● EXTRAIT À LIRE:

========

Réponse rapide — Le dos voûté du travail sur écran est une cyphose posturale : l'arrondi dorsal s'accentue parce que l'avant du corps se raccourcit — pectoraux, abdominaux, fléchisseurs de hanche — pendant que le dos, surétiré, s'épuise. « Se tenir droit » par la volonté ne marche pas ; rouvrir l'avant et redonner de la mobilité au dos, oui.
On se redresse en y pensant, on retombe dix secondes plus tard. Si la volonté suffisait, personne n'aurait le dos voûté : le problème est mécanique, la solution aussi.
Pourquoi « se tenir droit » échoue
Après des années d'écran, la posture voûtée n'est plus un choix mais un état des tissus : pectoraux et chaîne antérieure raccourcis verrouillent l'enroulement ; muscles dorsaux affaiblis et surétirés ne peuvent pas lutter en continu ; la colonne dorsale elle-même a perdu de la mobilité en extension. Se redresser volontairement, c'est tirer contre ses propres verrous — épuisant, donc abandonné. C'est pourquoi les « défis posture » échouent au bout de trois jours : on ne gagne pas contre ses propres tissus à la volonté.
La cyphose posturale est-elle réversible ?
Chez l'adulte, la cyphose posturale (souple : elle s'efface quand on s'allonge ou se redresse activement) répond bien au travail combiné. À distinguer des cyphoses structurales, plus rigides, qui se gèrent différemment — le bilan fait la part des choses. Plus la posture est ancienne, plus le travail demande de constance, mais l'amélioration reste la règle. Un auto-test simple : allongé sur le dos, au sol, l'arrondi s'estompe-t-il en quelques minutes ? Si oui, la composante posturale — donc la marge de progression — est importante.

========

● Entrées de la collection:
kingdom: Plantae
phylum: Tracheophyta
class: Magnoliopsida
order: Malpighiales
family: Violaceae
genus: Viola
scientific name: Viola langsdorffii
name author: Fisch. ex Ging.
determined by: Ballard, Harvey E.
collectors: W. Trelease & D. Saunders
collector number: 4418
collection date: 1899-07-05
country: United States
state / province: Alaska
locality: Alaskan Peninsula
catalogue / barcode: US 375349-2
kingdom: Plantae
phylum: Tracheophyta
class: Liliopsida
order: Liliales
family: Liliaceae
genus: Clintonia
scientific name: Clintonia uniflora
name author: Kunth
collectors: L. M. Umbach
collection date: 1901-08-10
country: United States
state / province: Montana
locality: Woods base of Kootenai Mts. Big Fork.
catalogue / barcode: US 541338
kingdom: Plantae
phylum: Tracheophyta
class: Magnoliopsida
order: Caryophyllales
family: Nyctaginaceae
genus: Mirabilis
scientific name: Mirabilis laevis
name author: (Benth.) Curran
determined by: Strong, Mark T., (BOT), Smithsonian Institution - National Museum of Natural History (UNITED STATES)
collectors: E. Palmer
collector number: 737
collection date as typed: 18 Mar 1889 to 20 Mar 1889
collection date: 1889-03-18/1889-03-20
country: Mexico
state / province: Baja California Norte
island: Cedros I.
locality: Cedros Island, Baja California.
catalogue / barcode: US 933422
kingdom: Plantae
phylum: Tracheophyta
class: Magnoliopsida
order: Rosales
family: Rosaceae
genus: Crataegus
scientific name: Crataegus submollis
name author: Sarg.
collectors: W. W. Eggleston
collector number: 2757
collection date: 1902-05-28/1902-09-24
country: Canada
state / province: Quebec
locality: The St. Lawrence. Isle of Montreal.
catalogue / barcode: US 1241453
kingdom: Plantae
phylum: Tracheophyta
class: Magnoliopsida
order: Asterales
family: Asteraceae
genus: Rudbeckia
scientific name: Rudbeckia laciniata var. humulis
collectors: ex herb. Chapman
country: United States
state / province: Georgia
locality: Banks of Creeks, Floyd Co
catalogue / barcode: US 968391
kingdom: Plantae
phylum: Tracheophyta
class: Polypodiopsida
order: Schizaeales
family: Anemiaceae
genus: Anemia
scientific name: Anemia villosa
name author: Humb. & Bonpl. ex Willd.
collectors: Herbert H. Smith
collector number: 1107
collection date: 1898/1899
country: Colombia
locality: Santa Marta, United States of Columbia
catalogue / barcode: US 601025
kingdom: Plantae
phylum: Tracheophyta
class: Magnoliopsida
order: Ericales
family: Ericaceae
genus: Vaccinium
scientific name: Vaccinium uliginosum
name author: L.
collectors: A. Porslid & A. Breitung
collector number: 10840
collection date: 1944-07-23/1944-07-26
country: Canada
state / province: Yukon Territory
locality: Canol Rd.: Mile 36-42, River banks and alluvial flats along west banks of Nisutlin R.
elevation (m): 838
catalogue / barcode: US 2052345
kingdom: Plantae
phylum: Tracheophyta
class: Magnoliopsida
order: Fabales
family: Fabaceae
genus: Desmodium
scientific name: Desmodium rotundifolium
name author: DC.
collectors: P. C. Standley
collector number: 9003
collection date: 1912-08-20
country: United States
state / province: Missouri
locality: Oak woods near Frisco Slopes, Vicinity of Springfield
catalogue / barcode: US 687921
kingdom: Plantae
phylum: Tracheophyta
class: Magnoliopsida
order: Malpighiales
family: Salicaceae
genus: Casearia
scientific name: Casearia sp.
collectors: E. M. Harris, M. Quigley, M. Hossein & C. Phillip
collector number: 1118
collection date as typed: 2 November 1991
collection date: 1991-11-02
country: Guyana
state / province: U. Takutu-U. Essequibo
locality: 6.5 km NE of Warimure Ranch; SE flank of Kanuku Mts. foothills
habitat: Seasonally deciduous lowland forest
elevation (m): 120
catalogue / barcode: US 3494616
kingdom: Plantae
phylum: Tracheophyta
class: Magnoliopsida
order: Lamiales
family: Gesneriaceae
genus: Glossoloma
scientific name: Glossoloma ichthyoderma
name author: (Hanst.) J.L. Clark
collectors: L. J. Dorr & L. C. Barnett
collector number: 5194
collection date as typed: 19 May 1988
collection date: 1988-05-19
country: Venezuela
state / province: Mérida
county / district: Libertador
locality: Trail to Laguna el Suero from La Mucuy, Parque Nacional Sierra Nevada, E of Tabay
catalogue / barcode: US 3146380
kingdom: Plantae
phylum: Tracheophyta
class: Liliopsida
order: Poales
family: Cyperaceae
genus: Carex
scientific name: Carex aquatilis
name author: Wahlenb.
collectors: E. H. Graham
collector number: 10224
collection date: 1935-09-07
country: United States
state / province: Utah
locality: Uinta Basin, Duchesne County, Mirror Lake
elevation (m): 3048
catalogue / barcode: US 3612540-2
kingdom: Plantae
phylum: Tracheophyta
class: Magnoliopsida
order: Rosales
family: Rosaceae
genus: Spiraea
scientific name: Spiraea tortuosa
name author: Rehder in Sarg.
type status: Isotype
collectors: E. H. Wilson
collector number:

========

● QUESTIONS D'ÉTUDE:
a - D'après l'extrait sur le dos voûté, au bout de combien de temps les « défis posture » échouent-ils ?
b - Indiquez si chacune des affirmations suivantes concorde avec l'extrait sur le dos voûté, en citant les mots qui permettent de trancher. (i) La cyphose posturale s'efface lorsqu'on s'allonge. (ii) Les cyphoses structurales sont plus souples que la cyphose posturale. (iii) Plus la posture est ancienne, moins le travail demande de constance.
Les lignes constituent un matériau distinct de l'extrait.

● CORRIGÉ DES EXERCICES:
a - Au bout de trois jours.

b -
(i) Oui : « elle s'efface quand on s'allonge ou se redresse activement ».
(ii) Non : « cyphoses structurales, plus rigides ».
(iii) Non : « Plus la posture est ancienne, plus le travail demande de constance ».